Arrow-right Camera
The Spokesman-Review Newspaper
Spokane, Washington  Est. May 19, 1883

Clinton Remains Optimistic But Says If Strike Continues, Replacements Will Stain Game

From Wire Reports

With just eight days left before the scheduled start of replacement baseball, President Clinton said Saturday he still hopes for a settlement that could bring back the striking major leaguers.

Clinton said he thought replacement players would stain the game, and predicted Little League teams would attract more interest than replacements. He said that if there isn’t a settlement soon, interest in baseball could drop to the level of soccer.

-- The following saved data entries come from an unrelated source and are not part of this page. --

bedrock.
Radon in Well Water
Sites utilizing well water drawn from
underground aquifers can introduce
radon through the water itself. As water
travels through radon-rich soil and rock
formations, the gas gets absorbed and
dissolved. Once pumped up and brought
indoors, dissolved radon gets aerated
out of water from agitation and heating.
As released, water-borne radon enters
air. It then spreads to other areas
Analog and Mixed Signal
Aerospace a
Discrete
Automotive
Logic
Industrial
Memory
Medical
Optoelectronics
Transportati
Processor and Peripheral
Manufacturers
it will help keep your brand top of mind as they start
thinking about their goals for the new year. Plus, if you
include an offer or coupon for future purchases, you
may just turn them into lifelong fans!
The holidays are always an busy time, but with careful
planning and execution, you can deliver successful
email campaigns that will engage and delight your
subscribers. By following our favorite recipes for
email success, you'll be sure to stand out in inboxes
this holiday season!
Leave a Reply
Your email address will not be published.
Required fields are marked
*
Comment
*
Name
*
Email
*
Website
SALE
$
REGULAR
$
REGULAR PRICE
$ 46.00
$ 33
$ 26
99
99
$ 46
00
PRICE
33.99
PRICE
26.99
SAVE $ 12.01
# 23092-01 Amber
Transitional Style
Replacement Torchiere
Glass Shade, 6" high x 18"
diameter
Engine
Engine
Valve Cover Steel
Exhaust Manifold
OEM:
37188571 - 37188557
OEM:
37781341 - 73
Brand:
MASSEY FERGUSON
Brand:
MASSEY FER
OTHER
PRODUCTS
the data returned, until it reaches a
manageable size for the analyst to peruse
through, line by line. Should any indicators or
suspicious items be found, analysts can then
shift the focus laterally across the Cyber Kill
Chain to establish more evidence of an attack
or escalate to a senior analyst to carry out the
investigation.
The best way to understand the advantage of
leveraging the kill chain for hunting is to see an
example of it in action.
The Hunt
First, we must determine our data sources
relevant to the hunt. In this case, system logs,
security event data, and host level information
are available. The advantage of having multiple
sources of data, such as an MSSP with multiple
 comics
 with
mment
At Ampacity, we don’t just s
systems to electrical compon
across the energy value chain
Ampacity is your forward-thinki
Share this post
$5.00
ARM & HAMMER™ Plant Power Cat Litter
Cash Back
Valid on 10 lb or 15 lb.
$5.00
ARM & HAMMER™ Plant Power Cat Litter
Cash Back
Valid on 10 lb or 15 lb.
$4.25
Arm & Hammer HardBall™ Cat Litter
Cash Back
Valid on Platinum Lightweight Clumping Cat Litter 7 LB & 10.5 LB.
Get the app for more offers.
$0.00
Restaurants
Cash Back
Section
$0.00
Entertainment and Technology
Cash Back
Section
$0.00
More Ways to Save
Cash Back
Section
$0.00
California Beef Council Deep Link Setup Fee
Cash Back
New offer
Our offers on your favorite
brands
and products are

“I think people will be more interested in their minor leagues, the teams in their own Little Leagues in their communities, than they are in major league baseball,” Clinton said during an interview with ESPN radio. “It could become a community sport again, almost the way soccer is, if they don’t fix it.”

The sides didn’t talk Saturday, when mediator W.J. Usery went to Georgia because of a death in his family.

Usery said Friday night the next move was up to acting commissioner Bud Selig, who was due to telephone union head Donald Fehr sometime this weekend. Management lawyer Chuck O’Connor said he expected Selig and Fehr would be in touch either Saturday night or Sunday.

“I haven’t heard from him,” Fehr said Saturday night. “He was supposed to call me Friday. He was supposed to call Thursday and Wednesday.”

The National Labor Relations Board, meanwhile, is expected to give permission this week to seek an injunction against owners.

“I think there’s still a chance,” Clinton said. “Mr. Usery, the person I appointed to mediate this, is still working. And of course there are some developments involving - in the courts - involving the NLRB decisions that could have an impact on this.

“But I have to say, I will say again, I think both the players and the owners have to be aware the ultimately this game depends on the fans. And if the fans finally get sick of it and decide they’d rather do something else, that’s not good for baseball. And in the end, that is the ultimate hazard, that if it become so painfully clear that it’s no longer a sport and it’s just a business, then the customers may decide to take their business elsewhere.”

Clinton said the strike would permanently stain baseball.

“Just like the strike last year,” he said. “We were on the verge of having a shattering season in the best sense. … And the, boom, all of a sudden there was the strike and it was over with. So I think if you put that with a season of replacement players, I think there’s going to be a lot of diminished enthusiasm.”

Strike talk

The union may be in danger of splintering. The smoke that foretells of a growing conglagration within the ranks is rising; the rumors of players crossing are moungint. These days, conversations with strikers, as a general rule, go something like this: Five minutes of on-the-record, anti-owner rhetoric, followed by a pause, followed by the quiet question, “What do you think?”

They are having doubts. In 1972, when the average salary was about $20,000 and players were tied to their teams for life, fighting a prolonged battle with owners made sense. The objectives were clear and tangible. Now, when the median salary is about $500,000 per year and union members can play baseball for four or five years and never have to work another day in their lives, waging war doesn’t make as much sense. The rewards of playing - even under the owners’ salary cap proposal - are too fantastic to walk away from without internal debate. One question they are asking themselves is, why? The objectives aren’t quite so clear anymore.

The owners’ objective, however, is real and obtainable - break the union. If the hawks among the owners maintain control of the bargaining strategy and season actually begins with replacement players, they will sit back and wait for the Players Association to fall apart.

It’s interesting that so many players are lauding Orioles Owner Peter Angelos for speaking his mind and taking a stand for what he thinks is right. Phillies outfielder Lenny Dykstra did about the same thing, breaking ranks with his peers, and got blasted for doing so. Guess it’s all a matter of perspective.